**Task statement**
When a line of the entries contains "conversation", please list that line.

Top of Data for processing

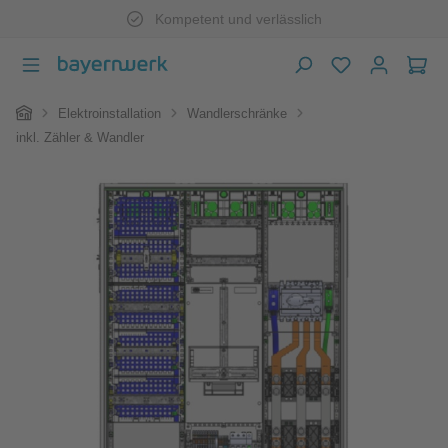
Kompetent und verlässlich
Zum Hauptinhalt springen
War
Home
Elektroinstallation
Wandlerschränke
inkl. Zähler & Wandler
Bildergalerie überspringen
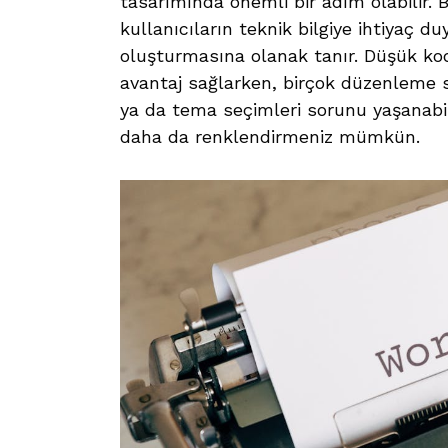
tasarımında önemli bir adım olabilir. 
kullanıcıların teknik bilgiye ihtiyaç d
oluşturmasına olanak tanır. Düşük kodl
avantaj sağlarken, birçok düzenleme 
ya da tema seçimleri sorunu yaşanabil
daha da renklendirmeniz mümkün.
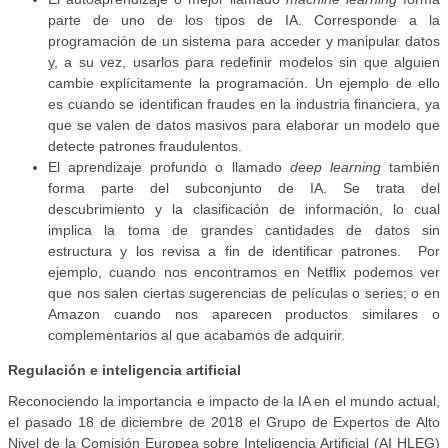
parte de uno de los tipos de IA. Corresponde a la
programación de un sistema para acceder y manipular datos
y, a su vez, usarlos para redefinir modelos sin que alguien
cambie explícitamente la programación. Un ejemplo de ello
es cuando se identifican fraudes en la industria financiera, ya
que se valen de datos masivos para elaborar un modelo que
detecte patrones fraudulentos.
El aprendizaje profundo o llamado
deep learning
también
forma parte del subconjunto de IA. Se trata del
descubrimiento y la clasificación de información, lo cual
implica la toma de grandes cantidades de datos sin
estructura y los revisa a fin de identificar patrones. Por
ejemplo, cuando nos encontramos en Netflix podemos ver
que nos salen ciertas sugerencias de películas o series; o en
Amazon cuando nos aparecen productos similares o
complementarios al que acabamos de adquirir.
Regulación e inteligencia artificial
Reconociendo la importancia e impacto de la IA en el mundo actual,
el pasado 18 de diciembre de 2018 el Grupo de Expertos de Alto
Nivel de la Comisión Europea sobre Inteligencia Artificial (AI HLEG)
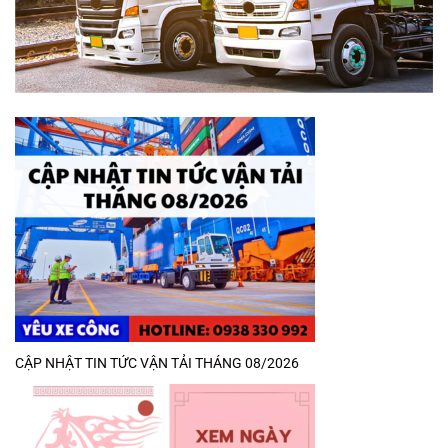
CẬP NHẬT TIN TỨC VẬN TẢI THÁNG 08/2026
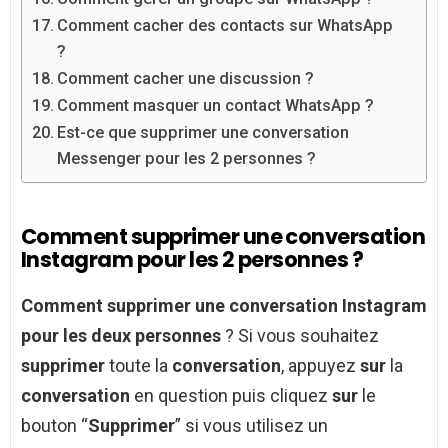
Comment cacher des contacts sur WhatsApp
?
Comment cacher une discussion ?
Comment masquer un contact WhatsApp ?
Est-ce que supprimer une conversation
Messenger pour les 2 personnes ?
Comment supprimer une conversation
Instagram pour les 2 personnes ?
Comment supprimer une conversation Instagram
pour les deux personnes
? Si vous souhaitez
supprimer
toute la
conversation
, appuyez
sur
la
conversation
en question puis cliquez
sur
le
bouton “
Supprimer
” si vous utilisez un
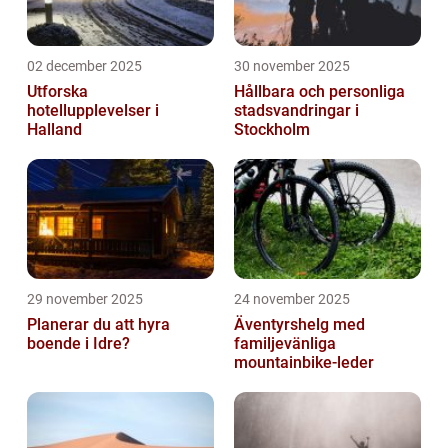
02 december 2025
30 november 2025
Utforska
Hållbara och personliga
hotellupplevelser i
stadsvandringar i
Halland
Stockholm
29 november 2025
24 november 2025
Planerar du att hyra
Äventyrshelg med
boende i Idre?
familjevänliga
mountainbike-leder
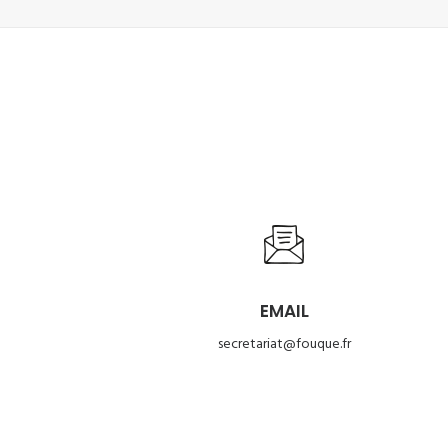
EMAIL
secretariat@fouque.fr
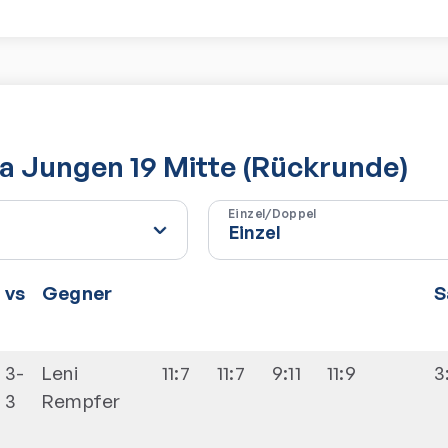
a Jungen 19 Mitte (Rückrunde)
Einzel/Doppel
vs
Gegner
S
3-
Leni
11:7
11:7
9:11
11:9
3
3
Rempfer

Bottom of Data for processing

**Task answer**
Est-ce que supprimer une conversation
Comment supprimer une conversation
Comment supprimer une conversation Instagram
conversation
conversation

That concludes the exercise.